In 2002, when Kurdish forces captured 16 al-Qaeda men crossing the border from Iran, the Kurds convinced only three publications (The New Yorker, The Christian Science Monitor, and WORLD) to send reporters to investigate their stories and failed to persuade the CIA to interview the detainees. One of them, Iraqi Haqi Ismail, was trained in Afghan camps, he told WORLD, after he was recruited by "a man named Ahmed Fadil Khalaylah," likely the then-unknown Zarqawi.
More terror links are surfacing elsewhere. Iraqi documents obtained by The Weekly Standard this month show Saddam supporting Abu Sayyaf, the Philippine al-Qaeda affiliate, and its leaders consulting in Manila with Iraqi diplomats during the 2002 kidnapping of U.S. missionaries Martin and Gracie Burnham.
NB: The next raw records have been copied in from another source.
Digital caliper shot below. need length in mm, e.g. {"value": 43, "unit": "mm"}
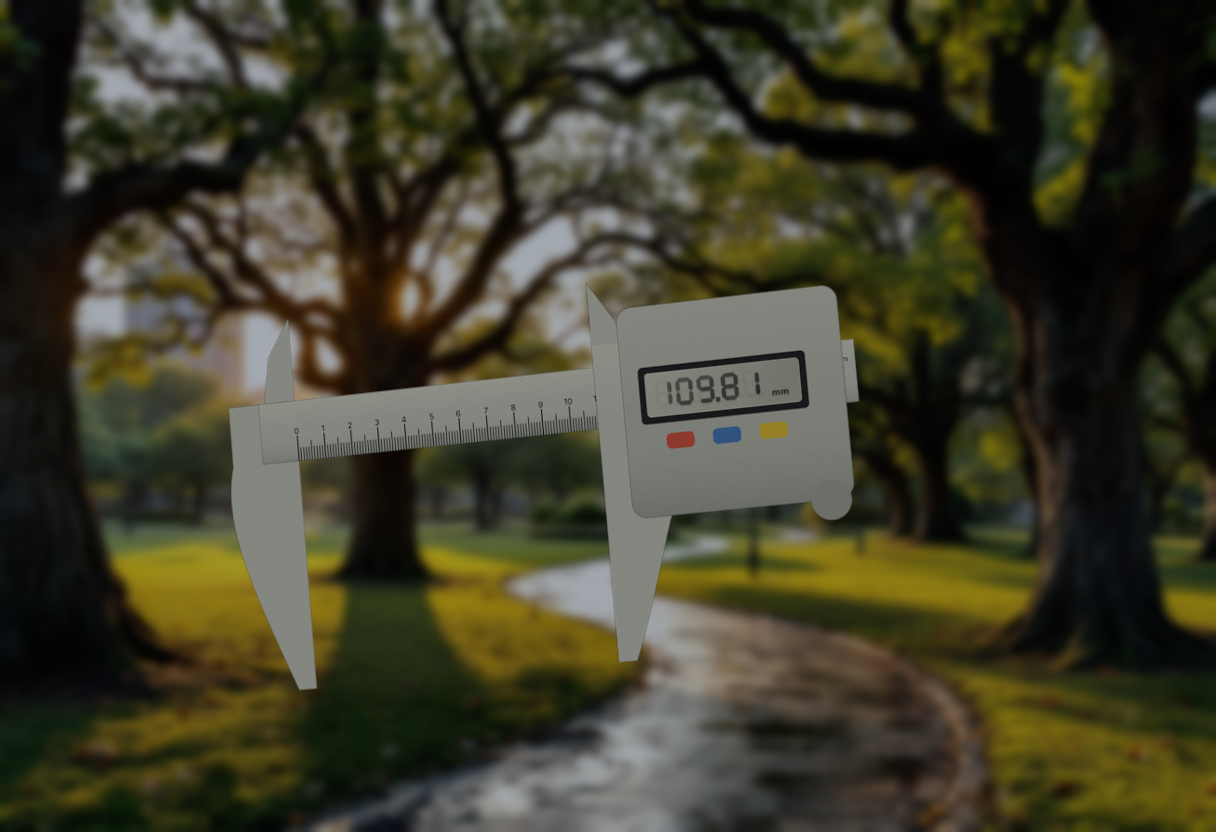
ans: {"value": 109.81, "unit": "mm"}
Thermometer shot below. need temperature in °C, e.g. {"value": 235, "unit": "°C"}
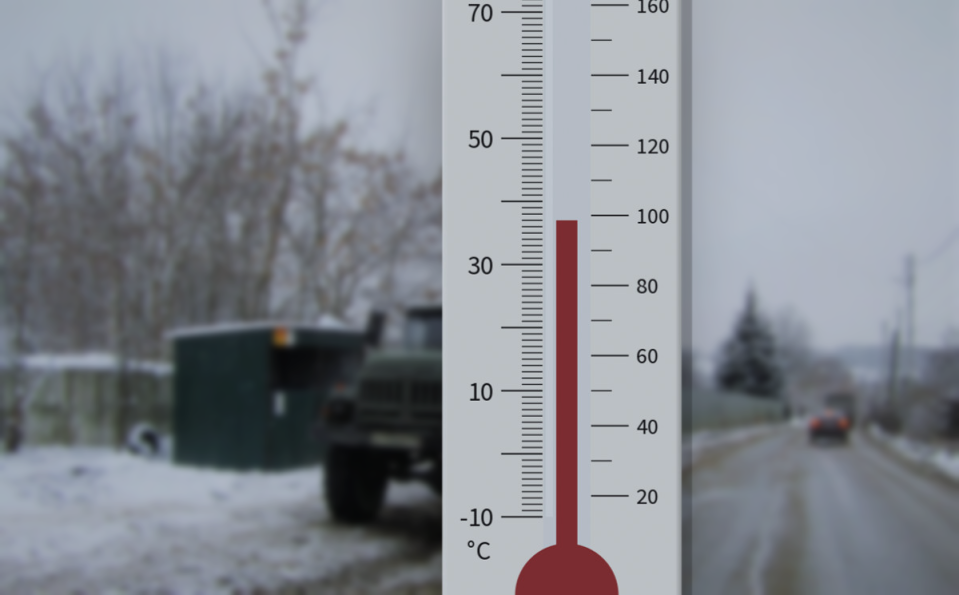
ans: {"value": 37, "unit": "°C"}
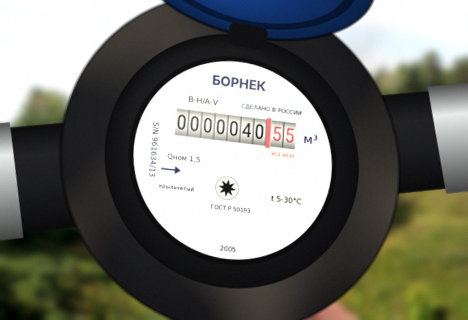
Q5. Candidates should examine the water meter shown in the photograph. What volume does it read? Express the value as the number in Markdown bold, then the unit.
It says **40.55** m³
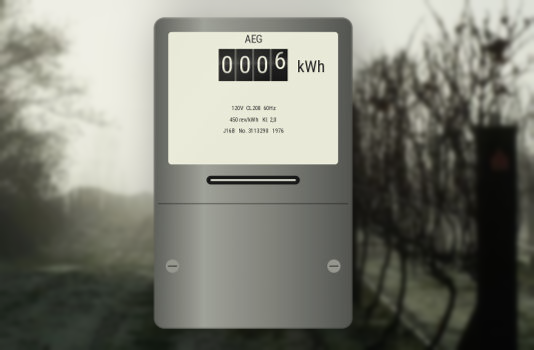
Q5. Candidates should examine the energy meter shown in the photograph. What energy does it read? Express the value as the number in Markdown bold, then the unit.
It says **6** kWh
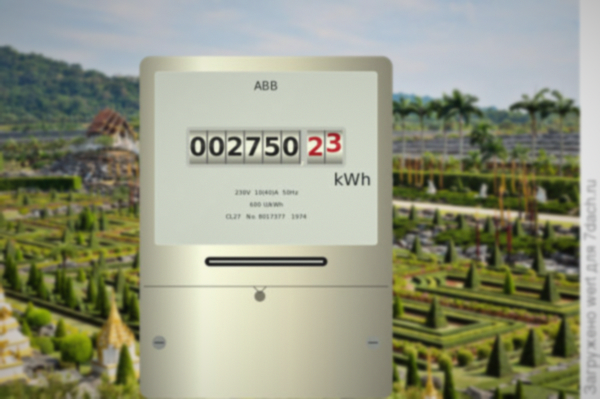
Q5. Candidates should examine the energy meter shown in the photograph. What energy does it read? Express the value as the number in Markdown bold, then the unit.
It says **2750.23** kWh
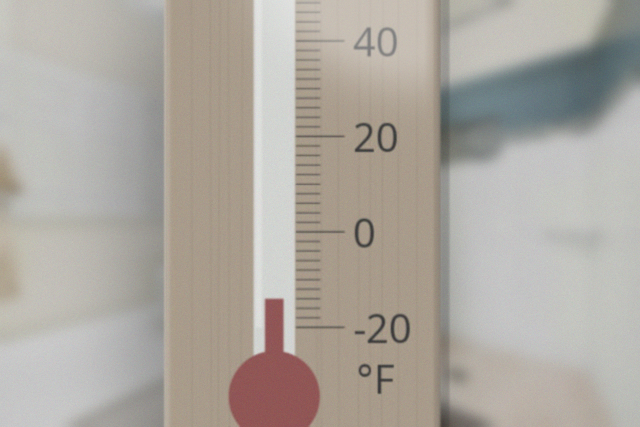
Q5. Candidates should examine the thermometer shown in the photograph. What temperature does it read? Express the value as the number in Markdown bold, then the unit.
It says **-14** °F
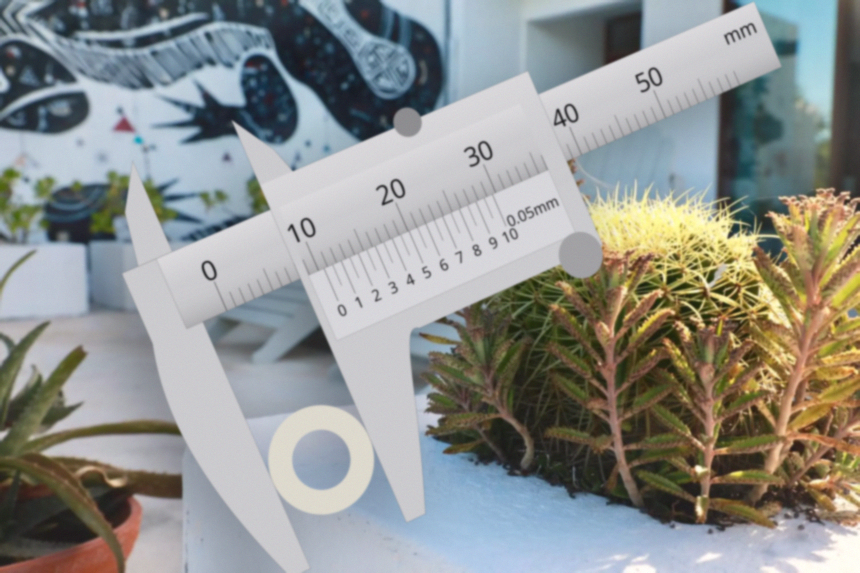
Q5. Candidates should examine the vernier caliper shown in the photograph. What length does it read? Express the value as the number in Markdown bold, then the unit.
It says **10.6** mm
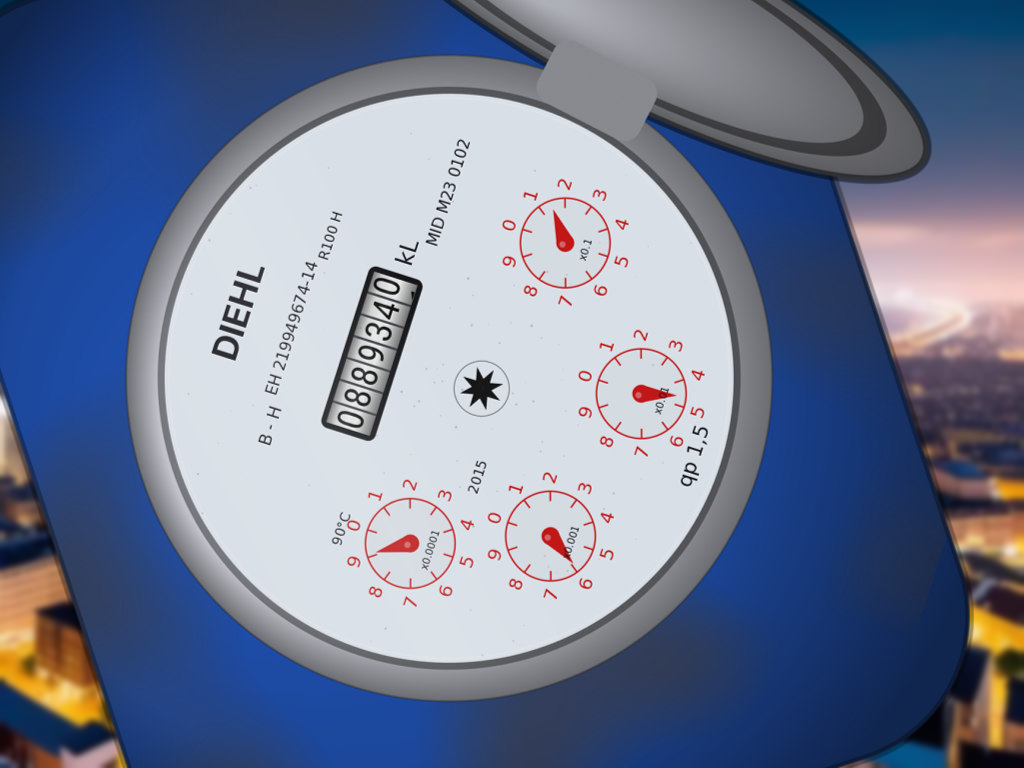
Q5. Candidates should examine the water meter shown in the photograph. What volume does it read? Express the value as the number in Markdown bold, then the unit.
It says **889340.1459** kL
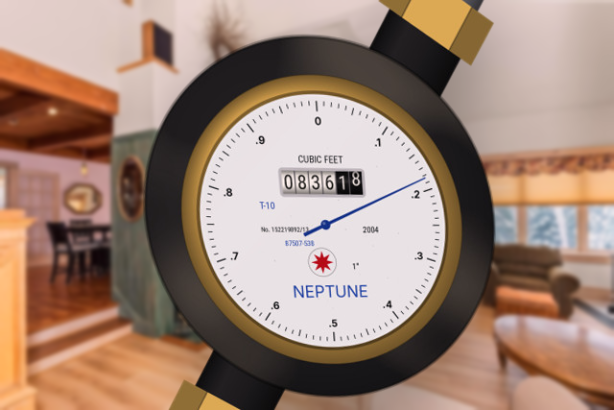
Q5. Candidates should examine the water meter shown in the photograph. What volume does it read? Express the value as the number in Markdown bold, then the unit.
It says **83618.18** ft³
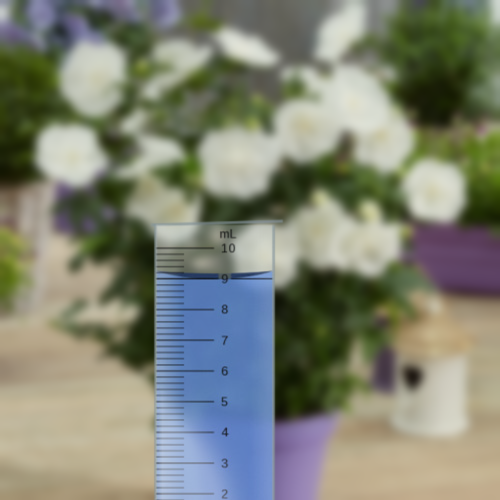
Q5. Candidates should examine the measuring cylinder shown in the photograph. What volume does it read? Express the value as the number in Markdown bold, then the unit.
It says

These and other disclosures, made earlier, could help U.S. forces fighting in Iraq and Afghanistan. Even now, admits Jamal Ware, spokesman for House Intelligence Committee chairman Hoekstra, "We have no idea what's in these boxes." Whether so many files contain actionable intelligence on Mr. Zarqawi, other terrorists, or on the hunt for weapons of mass destruction will remain a mystery until more pages are cleared and released. "Historically the public would never have a chance to see this information. You would need a security clearance," said Mr. Ware. But you don't need a security clearance, according to Mr. Tierney, to read the lessons leading up to the Iraq war.
"Once you go to war, fight the war. It should not be something you want to manage for the next three decades," he said. "When you look at the documents and translations of meetings, you see that the UN template on conflict management does not work. It leads to a pit of all kinds of complicity. It's like giving your enemies the tape to bind you with."